Am Nachmittag wird in der Nähe eines Supermarktes, bei dem viele Leute aus den Wohnquartieren einkaufen, scharf geschossen.

Schlimmer geht es nicht mehr. Täter, die sich nicht darum scheren, dass ihnen eventuell Zeugen beim Herumballern zuschauen könnten oder gar Polizeibeamte, müssen sich schon sehr sicher fühlen. Genauso wie andere aus dem benachbarten Viertel, die auf einen Polizeibeamten einschlagen oder wie jemand, der einen Supermarkt ansteckt.

Es war im vergangenen Jahr oft vom Paralleluniversum einiger Bewohner Neuwiedenthals die Rede. Von Menschen, die sich schon lange aus den gesellschaftlichen Strukturen ausgeklinkt haben, für die Gewalt ein probates Mittel ist, ihre Zwecke durchzusetzen und für die offenbar ein Menschenleben nichts wert ist. Die Vorfälle erinnern an die allgegenwärtige Kriminalitätslage in den Pariser Vororten, den Banlieus, in denen Generationen von Migranten ihr karges Dasein fristen und längst nicht mehr von Integrationsbeauftragten, Sozialarbeitern und Polizisten erreicht werden.

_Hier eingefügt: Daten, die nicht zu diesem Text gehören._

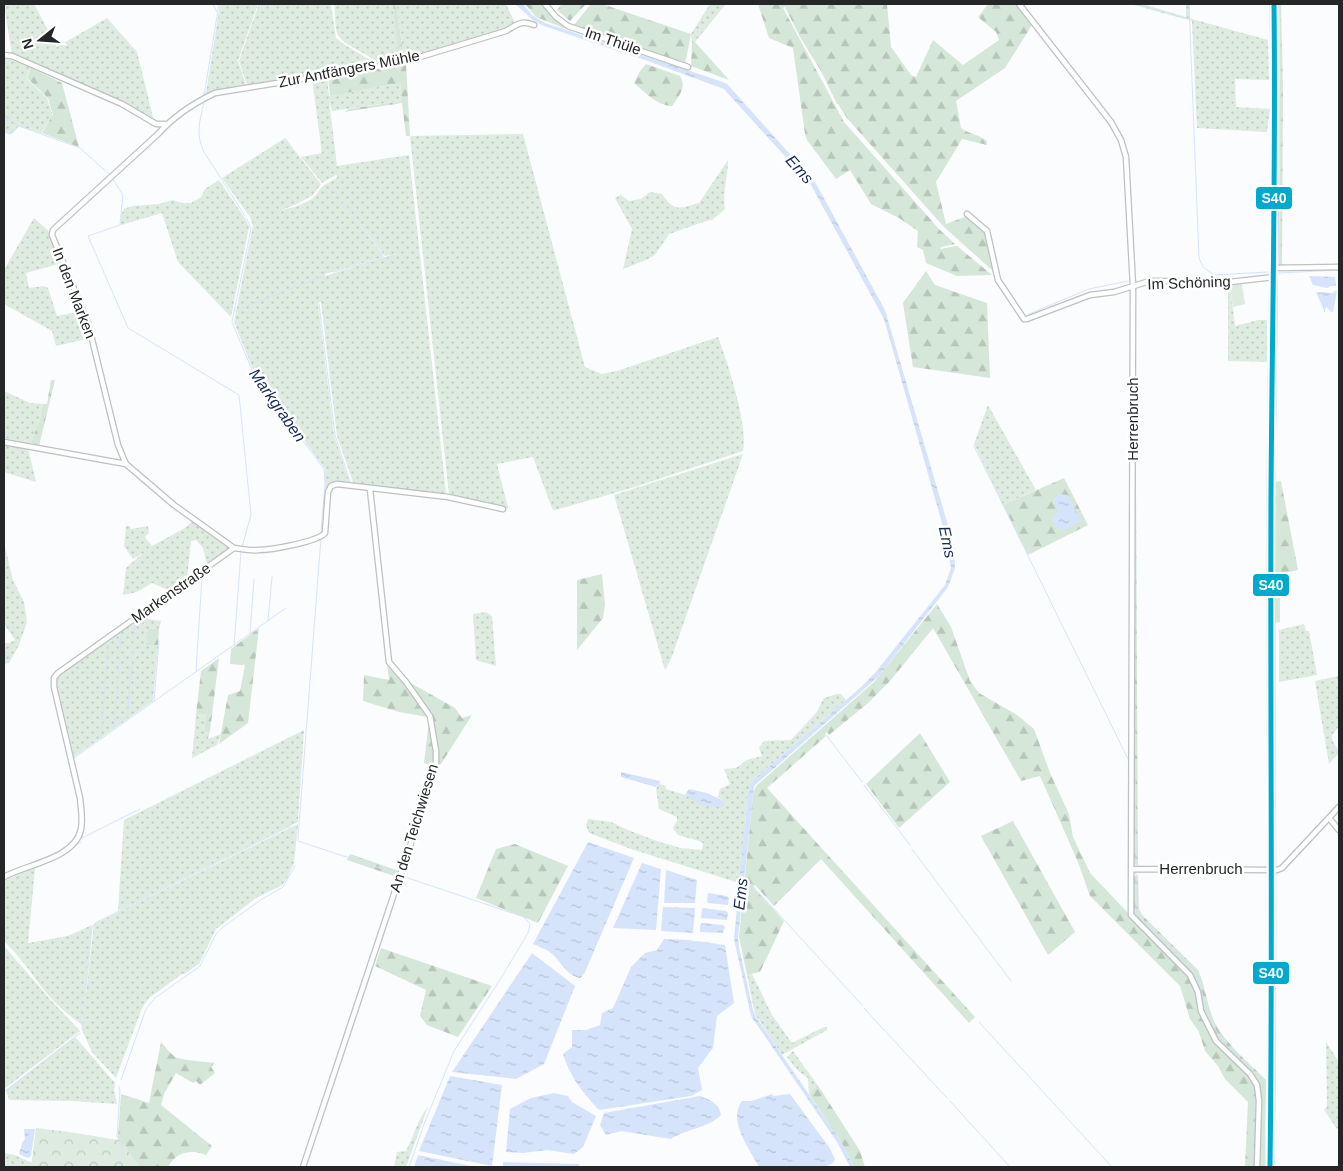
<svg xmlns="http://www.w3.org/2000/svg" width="1343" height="1171" font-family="Helvetica,sans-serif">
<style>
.grass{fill:url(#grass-dots)}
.forest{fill:url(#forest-firs)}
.park{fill:url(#park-crowns)}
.pitch{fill:#ddebe0}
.water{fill:url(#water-ripples)}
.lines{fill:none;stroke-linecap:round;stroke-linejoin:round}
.stream{stroke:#d6e4fb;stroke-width:1}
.street-casing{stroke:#bec0c1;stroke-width:7}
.primary-casing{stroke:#bec0c1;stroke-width:9}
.street{stroke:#feffff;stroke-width:4.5}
.primary{stroke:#feffff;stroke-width:7}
.bus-1-casing{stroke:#fff;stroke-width:9}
.bus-1{stroke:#00a9ce;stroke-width:5}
.labels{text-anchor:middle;stroke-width:5;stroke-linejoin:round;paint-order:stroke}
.street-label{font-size:15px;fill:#252628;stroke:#fff}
.water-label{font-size:16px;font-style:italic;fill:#142a53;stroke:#fff}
.line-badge{stroke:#fff;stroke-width:2}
.badge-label{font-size:14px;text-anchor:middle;font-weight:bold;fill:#fff}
</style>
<defs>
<pattern id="grass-dots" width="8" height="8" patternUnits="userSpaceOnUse" patternTransform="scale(1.25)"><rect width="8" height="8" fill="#ddebe0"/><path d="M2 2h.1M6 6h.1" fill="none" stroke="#bec9c0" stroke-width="1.8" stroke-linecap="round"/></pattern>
<pattern id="forest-firs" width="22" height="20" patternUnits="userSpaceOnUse" patternTransform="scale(1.25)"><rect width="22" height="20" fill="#d5e7d8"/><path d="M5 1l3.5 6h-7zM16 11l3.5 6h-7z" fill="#b7c6b9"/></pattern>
<pattern id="park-crowns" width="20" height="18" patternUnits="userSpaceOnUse" patternTransform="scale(1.25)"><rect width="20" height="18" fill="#ddebe0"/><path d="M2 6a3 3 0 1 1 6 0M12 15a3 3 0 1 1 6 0" fill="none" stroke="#bec9c0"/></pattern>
<pattern id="water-ripples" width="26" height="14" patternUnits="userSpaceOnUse" patternTransform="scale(1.25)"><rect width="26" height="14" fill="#d6e4fb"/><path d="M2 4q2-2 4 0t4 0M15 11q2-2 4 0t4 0" fill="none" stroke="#b8c3d7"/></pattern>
</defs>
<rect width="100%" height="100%" fill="#fafcfe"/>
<path class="grass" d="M4,4H34L57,47L107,18L137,52L154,121L12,55Z
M220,4H258L238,61L246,85L206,93Z
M259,4H331L336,38L342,43L370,60L373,63L247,85L239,61Z
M334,4H393L398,60L377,63C367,52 345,47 338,35C334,27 336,13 334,4Z
M396,4H506L516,25L504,31L413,57H404Z
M710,4H726L695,42L692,43L691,34Z
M1130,4H1142L1186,17V4H1190V18L1192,19L1268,40L1269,80L1235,79L1236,107L1270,109L1267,132L1197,128L1192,21Z
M4,57L31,68L26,78L47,98L53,116L41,133L19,126L11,134L4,131Z
M327,77L329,96L400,83L402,101L332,111L329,100L337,166L409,155L446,493L444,495L354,485L337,436L321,302L318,303L334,435L350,484L331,485L325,489V469L254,372L234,322L253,225L250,217L222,178L285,138L321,184L313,195L297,204L281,210C292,208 303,205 313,198C319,193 320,186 328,183L384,257L325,274V276L396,254L385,256L328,183L338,177L336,175L322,183L301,157L322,153L312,79Z
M523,134L585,367L602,374L617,371L718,337C728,364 748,424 743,451L635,487L559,509L553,510L550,503L533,457L497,464L508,508L449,494L410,136Z
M728,160C728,176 722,193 725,209L712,220L706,221L669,234L655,255L646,260L623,269L632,229L615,198L621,195L629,201L641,199L650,192L662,194C675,213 679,208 699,203Z
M219,180L246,220L249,227L231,317L178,262L162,213L121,225V215L124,209L132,206L159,204L173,200L182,203H191L201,197L205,189Z
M34,218L51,233L62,263L26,273L29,288L44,286L48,288L57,316L82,311L91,338L56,346L52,331L4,304V270Z
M1228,285H1230L1235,326L1258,320H1267V362L1228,361Z
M4,391L30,403L43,404L40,419L31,443L4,438Z
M988,405L1036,490L1003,505L974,444Z
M4,443L28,448L36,482L4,472Z
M743,454L671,659L665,670L614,495Z
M193,521L228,545V551L207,565L203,548L196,540L191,541L187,578L170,591L152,583L137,592L123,595L126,568L143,553L133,559L124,546L126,526H130L131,529L148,526L149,533L145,537L152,546L185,528Z
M4,543L13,580L24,602L27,622L19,645L9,663L4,664V643H9L15,640L4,624Z
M148,611V619L161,621L159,629L148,628L146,644L158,645L153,701L74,757L56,679L60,673Z
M486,612L492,616L496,666L476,660L473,614Z
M1304,624L1306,631H1309L1317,675L1279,682V630Z
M1339,676V727C1325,740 1335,740 1339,753L1329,764L1315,681Z
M837,694H841L846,700L751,782L748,792L740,880L736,882L631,849L589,833L586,825L588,819L611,822L628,830L654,840L680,848L702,850L703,843L699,841L678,835L673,828L677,821V817L659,809L656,789L659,784L666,786V789L685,795L724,801L718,797L720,789L730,784L724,769L736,768L747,760L762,756L759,748L764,741L791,740L816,713L824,698Z
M206,714L204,732L210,731L208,739L221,734L217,745L192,758L196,715Z
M304,730L298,822L118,911L124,820Z
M298,824L294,863L287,879L282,885L256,898L216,929L199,964L184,974H182L149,998L142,1008L116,1078L92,1052L82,1030L94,924Z
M35,868L28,943L68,936L92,925L82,1025C70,1016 59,1007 49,996C34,978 22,958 4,941V881Z
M4,946L48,997L80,1031L4,1089Z
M752,974L772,1015L792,1043L824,1027H827V1030L782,1055L755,1014L747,975Z
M75,1037L115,1083L114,1089L117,1104L73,1101L9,1100L6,1090Z
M1326,1042L1339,1062V1127L1337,1129L1324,1110L1327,1107Z
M793,1051L819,1087L813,1089L809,1094L808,1078L798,1071L787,1057Z
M428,1107L406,1167H394L397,1152L406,1151C414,1136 417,1120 428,1107Z
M4,1153L15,1155L32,1163L31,1167H4Z"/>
<path class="forest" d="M393,4H396L404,57H413L401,61L398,60Z
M525,4H544L565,26L564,28L536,17Z
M562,4H586L570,21L557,10Z
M591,4H602L691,34L685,64L573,26Z
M758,4H887L891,47L911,75L916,77L933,40L963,65L999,40L996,32L978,17L988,4H1016L1032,25L1005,68L956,101L961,128C969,134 980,135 987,141V145L962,139L936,182L946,224L967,216L986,232L994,272L943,226L846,117L838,104H837L821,71L800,37L785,7L783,8L844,122L939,229L955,244L941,247L940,249L957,246L992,275L957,276L926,263L923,250L917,247L918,231L899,218L871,204L850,170L836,179L807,140L805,134L793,48L769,38Z
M1279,4H1281L1283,90L1282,262L1283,265H1305V266L1279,265L1280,82Z
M695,42L729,80L691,66L692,43Z
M406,64L410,136H406L402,103L344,112L349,109L402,101L400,83L330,96L328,76Z
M646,64L680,76C687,87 679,96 672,106C656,105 646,93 634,83L640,71Z
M31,68L62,83L79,147L42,133L53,115L48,98L27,78Z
M926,271L935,285L987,303L990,378L913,367L903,303Z
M1135,293L1138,865L1131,863Z
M51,380H55L39,446L31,443L40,419L43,404H47Z
M1064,478L1088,525L1028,555L1003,505Z
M1281,481L1298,570L1280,574V622L1275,623L1276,482Z
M602,574L605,605L603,618L577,650V580Z
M937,604L951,627L970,681L979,693L1017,715L1034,729L1050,773L1069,814L1073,837L1090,873L1131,916L1133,877L1138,875L1139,909L1142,915L1198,970C1206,987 1207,1008 1216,1025C1228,1046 1249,1063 1266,1080L1265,1167H1245L1248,1102L1225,1079L1218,1066L1205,1051L1199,1032L1190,1019L1180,986L1090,896L1078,862L1040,776L1021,781L933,628L890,681L867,704L829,735L827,732L825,734L826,736L767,788L975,1017L969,1023L821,859L774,906L755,885L753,887L784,921L760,972L747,975L739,937L753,794L756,786L874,682Z
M148,628L159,629L158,645H146Z
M259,628L248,723L219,744L228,695L240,691L245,665L230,664L231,649Z
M219,658L210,731L204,733L206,714L196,715L201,671Z
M387,663L404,682L428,717L399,712L363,701L364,675L389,680Z
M407,681L455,708L462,718L472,715L441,764L438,765L433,721Z
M429,720L434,753V767L424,763Z
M920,733L950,782L899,828L866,784Z
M1013,821L1075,932L1048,955L981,836Z
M515,844L568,866L538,923L476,898L496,849Z
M350,854L399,871L397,877L347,860Z
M381,948L492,986L458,1037L427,1025L420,1016L426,990L375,966Z
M161,1042C166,1047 170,1053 175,1057C180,1060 207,1062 215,1063L211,1067L215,1073L200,1085L196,1081L193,1083L176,1073L164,1094L161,1105L212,1146L206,1155C191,1149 176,1152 168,1167H139L118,1137L121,1094L149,1103Z
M819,1087L860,1151L865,1167H854L840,1140L809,1094L813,1089Z"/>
<path class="park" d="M36,1128L69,1132L118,1140V1137L139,1167H31Z"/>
<path class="pitch" d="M1242,284L1245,304L1233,307L1230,285Z"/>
<path class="water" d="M515,4H523L532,15L545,23L720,81L727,84L815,182L885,310L954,546L955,568L948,587L879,676L754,786L738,938L739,947L753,1010L756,1017L840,1140L854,1167H850L837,1142L751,1016L734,939L748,792L751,782L860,688L875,673L945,585L951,568L947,541L884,319L811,185L724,89L645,60L544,26L534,21Z
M1309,276L1335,277L1336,286H1331L1327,288L1313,285Z
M1334,291H1337L1333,312H1331L1327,307L1325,309V313L1316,292L1333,293Z
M1058,494L1068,495L1081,521L1061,531L1054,524L1052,519L1058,512L1053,500Z
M621,772L660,781V783L656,787L621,777Z
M689,789L707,793L724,801V806C709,810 698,803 685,795Z
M588,842L634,858L585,972L581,978C567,977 561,961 551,953C546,949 539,947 533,944Z
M642,863L661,869L656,930L613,928Z
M666,870L697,880L695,903H664Z
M708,893L727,896L729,898L728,905L708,903L707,901Z
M663,907L695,908L693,933L661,931Z
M702,908L726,911L728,913L727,920L701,918Z
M702,923L723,925L725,927L723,933L700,932V925Z
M664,939C684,939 705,942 725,945L734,1003L717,1016L713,1048L698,1068L702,1090L691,1096L599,1110C583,1093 570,1077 563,1054L572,1047V1030H586L600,1025L602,1013L613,1008L631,967L645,953L657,950Z
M532,953L575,986L544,1064L516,1079L452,1072Z
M450,1076L502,1085L492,1166L419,1151Z
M554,1093L568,1096L572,1102L596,1116L583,1147L574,1154L547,1150L523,1153L506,1152L510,1109L531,1098Z
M772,1094L773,1096L790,1094L829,1147L835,1159L833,1163L825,1167H759C750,1149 727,1121 742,1101H752Z
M700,1096C710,1100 719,1103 721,1115C707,1129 687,1128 671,1139L621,1131L606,1135L600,1125L604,1113Z
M24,1129H35L31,1156L28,1158L19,1154L22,1143L25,1139Z
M418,1155L476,1167H414Z
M503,1162L580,1164L578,1167H503Z"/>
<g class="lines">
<path class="stream" d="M213,4L217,12
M1136,4L1189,19
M1189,4L1199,258L1203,267L1214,275L1268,272
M378,63L403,59
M227,89L372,65
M204,93L216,91
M204,96L219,4
M204,102C200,121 195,133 204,152L245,216
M4,115L19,126L80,148L110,175
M4,132L11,134L19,126
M113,179L123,195L120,225L88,236L128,328L239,395L251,515L242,547
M330,185L383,255
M247,219L251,229L232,322L255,377L324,469L325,484L321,532
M334,272L394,255
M1279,273L1339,270
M319,304L335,435L350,482
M234,311L324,276
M1029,314L1089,289L1128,281
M1135,434V460
M974,446L1128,759
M1135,466V674
M321,538L298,838V841L398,874
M268,621L272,577
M250,633L254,579
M234,646L241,552
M196,671L202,577
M56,681L82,797L84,817
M1135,684V755
M154,701L159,641
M127,720L135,624
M114,729L121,633
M827,736L862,782
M101,738L108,645
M74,758L286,608
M1135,762L1136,865
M864,785L910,845
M82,838L83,828
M82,838L140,809
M912,849L1011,981
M63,854L81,842
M1136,872V913L1166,944
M402,876L524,917L530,924L528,933L498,983L454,1051L424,1124L409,1167
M754,887L862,1005
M1170,948L1194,971L1199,981L1207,1013L1221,1040L1256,1075
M864,1008L885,1031
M979,1022L1112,1167
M82,1029L92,928L95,923L291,826
M887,1033L947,1098
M121,1080L146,1009L155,998L200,966L216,934L223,927L262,899L283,887L295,866
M4,1092L80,1033
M950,1101L1010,1167
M116,1167L122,1157V1148L117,1136L120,1091L119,1087
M1251,1167L1252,1094"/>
<g class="street-casing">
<path id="street" d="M545,4L556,17L568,26L688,67
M1019,4L1111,122L1121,140L1126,157L1133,286L1131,915L1190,975L1198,992L1201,1011L1216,1041L1250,1074L1257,1085L1259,1101L1257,1167
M4,55L12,56L122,104L156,124H167
M967,214L987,231L998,280L1024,319H1027L1090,295L1114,292L1150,281L1230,282L1274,277
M1274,268L1339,267
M4,442L126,464
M234,548L174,505L126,464L118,445L88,323L52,235L53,230L158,134C173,117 194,103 215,93L400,63L506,31C518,24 521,20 534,25
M1329,818L1339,830
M1131,869L1277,870L1282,868L1339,807
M4,877C27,864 75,859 81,829C83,819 81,808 80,798L54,687V678L58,673L234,548C242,549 250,551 258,550C271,550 317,542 325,533L328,492L331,486L337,484L448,497L503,509
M303,1167L436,768V751L430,716L406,682L389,662L370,489"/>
</g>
<g class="primary-casing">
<path id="primary" d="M1270,1167C1274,943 1270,719 1271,495C1272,331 1277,167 1274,4"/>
</g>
<use href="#street" class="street"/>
<use href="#primary" class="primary"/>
<g class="bus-1-casing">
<path id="bus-1" d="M1270,1167C1273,943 1270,719 1271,495C1272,331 1276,168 1274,4"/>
</g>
<use href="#bus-1" class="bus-1"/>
</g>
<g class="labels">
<g class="street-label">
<text transform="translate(613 41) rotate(19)" y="5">Im Thüle</text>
<text transform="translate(349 69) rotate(-11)" y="5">Zur Antfängers Mühle</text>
<text transform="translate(1189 283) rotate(-2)" y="5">Im Schöning</text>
<text transform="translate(74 293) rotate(69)" y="5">In den Marken</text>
<text transform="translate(1133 419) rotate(-90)" y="5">Herrenbruch</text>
<text transform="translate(171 593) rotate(-35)" y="5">Markenstraße</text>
<text transform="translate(414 828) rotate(-73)" y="5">An den Teichwiesen</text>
<text x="1201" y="874">Herrenbruch</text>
</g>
<g class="water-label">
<text transform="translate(800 169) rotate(48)" y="6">Ems</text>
<text transform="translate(278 405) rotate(55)" y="6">Markgraben</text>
<text transform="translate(948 542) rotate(78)" y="6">Ems</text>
<text transform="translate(740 894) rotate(-84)" y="6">Ems</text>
</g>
</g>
<g class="line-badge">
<rect x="1255" y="186" width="38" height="24" rx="5" fill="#00a9ce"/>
<rect x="1252" y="573" width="38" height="24" rx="5" fill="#00a9ce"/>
<rect x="1252" y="961" width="38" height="24" rx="5" fill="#00a9ce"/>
</g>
<g class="badge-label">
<text x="1274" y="203">S40</text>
<text x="1271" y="590">S40</text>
<text x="1271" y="978">S40</text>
</g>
<rect width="1343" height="1171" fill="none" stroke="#252628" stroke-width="10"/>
<g transform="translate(40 40) rotate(253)" stroke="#ffffff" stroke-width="4" paint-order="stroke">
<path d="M0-4L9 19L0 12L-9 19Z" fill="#252628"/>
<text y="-8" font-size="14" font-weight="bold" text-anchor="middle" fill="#252628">N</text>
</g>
</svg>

Was passiert, wenn die Wut dieser Menschen über ihre Chancenlosigkeit zu groß wird, haben wir gerade in vielen englischen Städten erlebt. Und es ist keineswegs so, dass Politiker behaupten, die Situation im Hamburger Süden und anderswo in Deutschland sei grundsätzlich eine andere. Damit dies der Fall ist, sollte mehr Engagement gezeigt werden. Parallelwelten, in denen das Gesetz der Gewalt herrscht, können nicht nur von der Polizei verhindert werden. Dazu braucht es griffige politische Konzepte, die es den Menschen einfach machen, sich erfolgreich zu integrieren. Und die ihnen klarmachen, dass eine Waffe nicht dazu gehört.